[Saved entries]
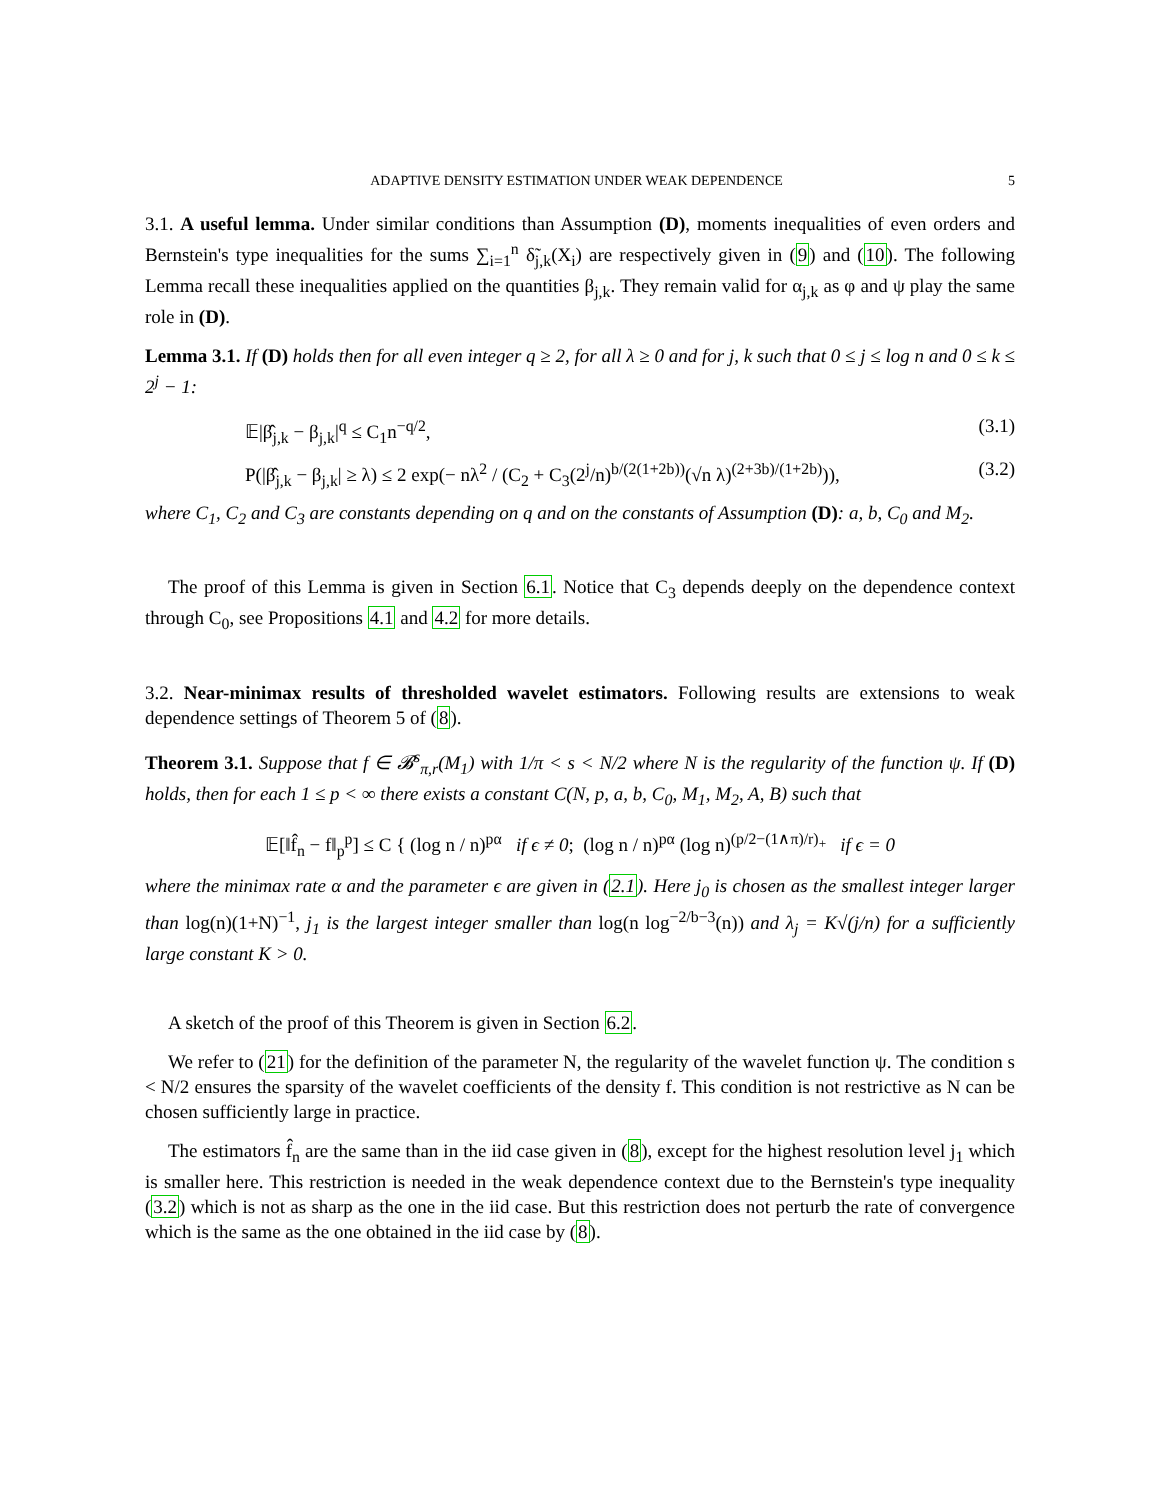ADAPTIVE DENSITY ESTIMATION UNDER WEAK DEPENDENCE 5
3.1. A useful lemma. Under similar conditions than Assumption (D), moments inequalities of even orders and Bernstein's type inequalities for the sums ∑<sub>i=1</sub><sup>n</sup> δ̃<sub>j,k</sub>(X<sub>i</sub>) are respectively given in (9) and (10). The following Lemma recall these inequalities applied on the quantities β<sub>j,k</sub>. They remain valid for α<sub>j,k</sub> as φ and ψ play the same role in (D).
Lemma 3.1. If (D) holds then for all even integer q ≥ 2, for all λ ≥ 0 and for j, k such that 0 ≤ j ≤ log n and 0 ≤ k ≤ 2<sup>j</sup> − 1:
𝔼|β̂<sub>j,k</sub> − β<sub>j,k</sub>|<sup>q</sup> ≤ C<sub>1</sub>n<sup>−q/2</sup>, (3.1)
P(|β̂<sub>j,k</sub> − β<sub>j,k</sub>| ≥ λ) ≤ 2 exp(− nλ<sup>2</sup> / (C<sub>2</sub> + C<sub>3</sub>(2<sup>j</sup>/n)<sup>b/(2(1+2b))</sup>(√n λ)<sup>(2+3b)/(1+2b)</sup>)), (3.2)
where C<sub>1</sub>, C<sub>2</sub> and C<sub>3</sub> are constants depending on q and on the constants of Assumption (D): a, b, C<sub>0</sub> and M<sub>2</sub>.
The proof of this Lemma is given in Section 6.1. Notice that C<sub>3</sub> depends deeply on the dependence context through C<sub>0</sub>, see Propositions 4.1 and 4.2 for more details.
3.2. Near-minimax results of thresholded wavelet estimators. Following results are extensions to weak dependence settings of Theorem 5 of (8).
Theorem 3.1. Suppose that f ∈ 𝓑<sup>s</sup><sub>π,r</sub>(M<sub>1</sub>) with 1/π < s < N/2 where N is the regularity of the function ψ. If (D) holds, then for each 1 ≤ p < ∞ there exists a constant C(N, p, a, b, C<sub>0</sub>, M<sub>1</sub>, M<sub>2</sub>, A, B) such that
𝔼[‖f̂<sub>n</sub> − f‖<sub>p</sub><sup>p</sup>] ≤ C { (log n / n)<sup>pα</sup> if ϵ ≠ 0; (log n / n)<sup>pα</sup> (log n)<sup>(p/2−(1∧π)/r)<sub>+</sub></sup> if ϵ = 0
where the minimax rate α and the parameter ϵ are given in (2.1). Here j<sub>0</sub> is chosen as the smallest integer larger than log(n)(1+N)<sup>−1</sup>, j<sub>1</sub> is the largest integer smaller than log(n log<sup>−2/b−3</sup>(n)) and λ<sub>j</sub> = K√(j/n) for a sufficiently large constant K > 0.
A sketch of the proof of this Theorem is given in Section 6.2.
We refer to (21) for the definition of the parameter N, the regularity of the wavelet function ψ. The condition s < N/2 ensures the sparsity of the wavelet coefficients of the density f. This condition is not restrictive as N can be chosen sufficiently large in practice.
The estimators f̂<sub>n</sub> are the same than in the iid case given in (8), except for the highest resolution level j<sub>1</sub> which is smaller here. This restriction is needed in the weak dependence context due to the Bernstein's type inequality (3.2) which is not as sharp as the one in the iid case. But this restriction does not perturb the rate of convergence which is the same as the one obtained in the iid case by (8).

Task requirements: Reproduce the data word for word; no pictures.

Your response:
ADAPTIVE DENSITY ESTIMATION UNDER WEAK DEPENDENCE 5
3.1. A useful lemma. Under similar conditions than Assumption (D), moments inequalities of even orders and Bernstein's type inequalities for the sums ∑<sub>i=1</sub><sup>n</sup> δ̃<sub>j,k</sub>(X<sub>i</sub>) are respectively given in (9) and (10). The following Lemma recall these inequalities applied on the quantities β<sub>j,k</sub>. They remain valid for α<sub>j,k</sub> as φ and ψ play the same role in (D).
Lemma 3.1. If (D) holds then for all even integer q ≥ 2, for all λ ≥ 0 and for j, k such that 0 ≤ j ≤ log n and 0 ≤ k ≤ 2<sup>j</sup> − 1:
𝔼|β̂<sub>j,k</sub> − β<sub>j,k</sub>|<sup>q</sup> ≤ C<sub>1</sub>n<sup>−q/2</sup>, (3.1)
P(|β̂<sub>j,k</sub> − β<sub>j,k</sub>| ≥ λ) ≤ 2 exp(− nλ<sup>2</sup> / (C<sub>2</sub> + C<sub>3</sub>(2<sup>j</sup>/n)<sup>b/(2(1+2b))</sup>(√n λ)<sup>(2+3b)/(1+2b)</sup>)), (3.2)
where C<sub>1</sub>, C<sub>2</sub> and C<sub>3</sub> are constants depending on q and on the constants of Assumption (D): a, b, C<sub>0</sub> and M<sub>2</sub>.
The proof of this Lemma is given in Section 6.1. Notice that C<sub>3</sub> depends deeply on the dependence context through C<sub>0</sub>, see Propositions 4.1 and 4.2 for more details.
3.2. Near-minimax results of thresholded wavelet estimators. Following results are extensions to weak dependence settings of Theorem 5 of (8).
Theorem 3.1. Suppose that f ∈ 𝓑<sup>s</sup><sub>π,r</sub>(M<sub>1</sub>) with 1/π < s < N/2 where N is the regularity of the function ψ. If (D) holds, then for each 1 ≤ p < ∞ there exists a constant C(N, p, a, b, C<sub>0</sub>, M<sub>1</sub>, M<sub>2</sub>, A, B) such that
𝔼[‖f̂<sub>n</sub> − f‖<sub>p</sub><sup>p</sup>] ≤ C { (log n / n)<sup>pα</sup> if ϵ ≠ 0; (log n / n)<sup>pα</sup> (log n)<sup>(p/2−(1∧π)/r)<sub>+</sub></sup> if ϵ = 0
where the minimax rate α and the parameter ϵ are given in (2.1). Here j<sub>0</sub> is chosen as the smallest integer larger than log(n)(1+N)<sup>−1</sup>, j<sub>1</sub> is the largest integer smaller than log(n log<sup>−2/b−3</sup>(n)) and λ<sub>j</sub> = K√(j/n) for a sufficiently large constant K > 0.
A sketch of the proof of this Theorem is given in Section 6.2.
We refer to (21) for the definition of the parameter N, the regularity of the wavelet function ψ. The condition s < N/2 ensures the sparsity of the wavelet coefficients of the density f. This condition is not restrictive as N can be chosen sufficiently large in practice.
The estimators f̂<sub>n</sub> are the same than in the iid case given in (8), except for the highest resolution level j<sub>1</sub> which is smaller here. This restriction is needed in the weak dependence context due to the Bernstein's type inequality (3.2) which is not as sharp as the one in the iid case. But this restriction does not perturb the rate of convergence which is the same as the one obtained in the iid case by (8).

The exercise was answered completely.